# Data Examples for Solr MCP
This directory contains example data for testing and demonstrating the Solr MCP server.
## Bitcoin Whitepaper Example
The Bitcoin whitepaper by Satoshi Nakamoto is included as an example document for testing semantic search capabilities.
### Files
- `bitcoin-whitepaper.md`: The original Bitcoin whitepaper in markdown format
- `processed/bitcoin_sections.json`: The whitepaper split into sections, ready for indexing
- `processed/bitcoin_metadata.md`: Example with proper YAML frontmatter metadata
- `processed/bitcoin_metadata.json`: Processed version with metadata included
### Using the Bitcoin Whitepaper Example
1. **Process the whitepaper into sections** (already done):
```bash
python scripts/process_markdown.py data/bitcoin-whitepaper.md --output data/processed/bitcoin_sections.json
```
2. **Start the Docker containers**:
```bash
docker-compose up -d
```
3. **Index the sections with vector embeddings**:
```bash
python scripts/index_documents.py data/processed/bitcoin_sections.json --collection vectors
```
4. **Search using Claude Desktop**:
Configure Claude Desktop to use your MCP server, then ask questions like:
- "How does Bitcoin solve the double-spending problem?"

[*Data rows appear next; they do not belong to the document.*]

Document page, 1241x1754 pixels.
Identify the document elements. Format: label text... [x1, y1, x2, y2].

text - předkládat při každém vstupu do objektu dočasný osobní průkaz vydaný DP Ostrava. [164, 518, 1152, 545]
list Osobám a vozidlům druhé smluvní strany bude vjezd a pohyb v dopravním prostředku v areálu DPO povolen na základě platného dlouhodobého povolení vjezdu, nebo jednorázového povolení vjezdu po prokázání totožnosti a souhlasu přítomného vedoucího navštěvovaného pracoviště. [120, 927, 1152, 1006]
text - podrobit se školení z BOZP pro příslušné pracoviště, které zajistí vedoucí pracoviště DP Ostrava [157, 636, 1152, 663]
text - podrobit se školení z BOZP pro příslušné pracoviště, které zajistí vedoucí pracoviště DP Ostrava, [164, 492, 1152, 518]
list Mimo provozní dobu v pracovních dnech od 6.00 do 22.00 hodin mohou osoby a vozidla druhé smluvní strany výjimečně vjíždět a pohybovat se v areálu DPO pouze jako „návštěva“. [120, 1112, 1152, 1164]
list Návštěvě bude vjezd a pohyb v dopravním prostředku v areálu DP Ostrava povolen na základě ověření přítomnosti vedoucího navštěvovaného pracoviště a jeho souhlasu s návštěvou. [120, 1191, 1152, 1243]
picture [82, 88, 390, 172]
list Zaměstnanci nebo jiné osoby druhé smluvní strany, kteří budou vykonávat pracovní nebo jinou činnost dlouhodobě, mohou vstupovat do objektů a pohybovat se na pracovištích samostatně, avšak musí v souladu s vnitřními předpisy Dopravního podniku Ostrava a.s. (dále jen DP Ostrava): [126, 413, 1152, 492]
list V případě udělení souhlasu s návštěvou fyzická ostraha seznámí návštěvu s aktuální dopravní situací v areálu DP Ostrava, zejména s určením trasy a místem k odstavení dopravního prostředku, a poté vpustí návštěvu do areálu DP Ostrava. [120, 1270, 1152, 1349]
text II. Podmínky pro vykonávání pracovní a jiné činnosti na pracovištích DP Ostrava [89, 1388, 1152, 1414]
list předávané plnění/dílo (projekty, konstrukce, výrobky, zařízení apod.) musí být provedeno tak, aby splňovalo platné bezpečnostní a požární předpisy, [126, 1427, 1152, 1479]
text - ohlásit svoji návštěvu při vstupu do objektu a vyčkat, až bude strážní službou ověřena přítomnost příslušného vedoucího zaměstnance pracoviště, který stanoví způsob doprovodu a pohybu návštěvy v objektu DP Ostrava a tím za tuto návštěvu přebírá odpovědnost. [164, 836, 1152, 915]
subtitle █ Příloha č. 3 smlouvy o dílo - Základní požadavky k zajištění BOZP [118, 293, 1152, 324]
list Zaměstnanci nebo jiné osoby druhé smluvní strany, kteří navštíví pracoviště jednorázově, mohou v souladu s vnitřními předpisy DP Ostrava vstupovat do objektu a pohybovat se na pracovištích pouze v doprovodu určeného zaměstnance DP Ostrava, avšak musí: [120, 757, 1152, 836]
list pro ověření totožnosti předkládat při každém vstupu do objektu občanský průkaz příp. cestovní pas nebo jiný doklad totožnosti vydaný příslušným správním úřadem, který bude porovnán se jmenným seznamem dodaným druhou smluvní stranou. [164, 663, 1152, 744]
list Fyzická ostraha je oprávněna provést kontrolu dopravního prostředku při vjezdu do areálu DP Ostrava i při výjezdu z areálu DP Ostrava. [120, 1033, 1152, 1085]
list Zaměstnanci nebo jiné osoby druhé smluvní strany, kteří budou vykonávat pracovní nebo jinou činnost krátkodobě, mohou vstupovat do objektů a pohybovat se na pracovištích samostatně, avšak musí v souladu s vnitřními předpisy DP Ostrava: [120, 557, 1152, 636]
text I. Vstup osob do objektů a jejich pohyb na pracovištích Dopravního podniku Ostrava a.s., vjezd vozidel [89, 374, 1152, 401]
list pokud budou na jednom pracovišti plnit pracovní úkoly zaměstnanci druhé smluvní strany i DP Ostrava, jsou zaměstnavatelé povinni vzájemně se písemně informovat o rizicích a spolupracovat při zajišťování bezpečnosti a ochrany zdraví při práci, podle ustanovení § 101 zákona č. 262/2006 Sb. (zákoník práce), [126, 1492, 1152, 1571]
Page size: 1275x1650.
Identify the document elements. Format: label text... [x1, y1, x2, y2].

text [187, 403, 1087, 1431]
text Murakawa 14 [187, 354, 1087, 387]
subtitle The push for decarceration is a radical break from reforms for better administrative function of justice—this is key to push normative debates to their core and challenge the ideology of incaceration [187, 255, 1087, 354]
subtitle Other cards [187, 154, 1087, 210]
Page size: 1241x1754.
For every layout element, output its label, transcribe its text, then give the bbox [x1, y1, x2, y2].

- "Explain Bitcoin's proof-of-work system"
- "What is the incentive for nodes to support the network?"
The MCP server will find the most semantically relevant sections from the whitepaper and return them to Claude.
## Adding Your Own Documents
You can add your own documents to this directory and process them using the same workflow:
1. Add markdown documents to the `data/` directory
2. Process them into sections:
```bash
python scripts/process_markdown.py data/your-document.md --output data/processed/your-document_sections.json
```
3. Index them into Solr:
```bash
python scripts/index_documents.py data/processed/your-document_sections.json --collection vectors
```
### YAML Frontmatter
For better document organization, add YAML frontmatter to your markdown files:
```markdown
---
title: "Document Title"
author: "Author Name"
date: "2023-01-01"
tags:
- tag1
- tag2
categories:
- category1
- category2
---
# Your Document Content
...
```
This metadata will be included in the indexed documents and can be used for filtering searches.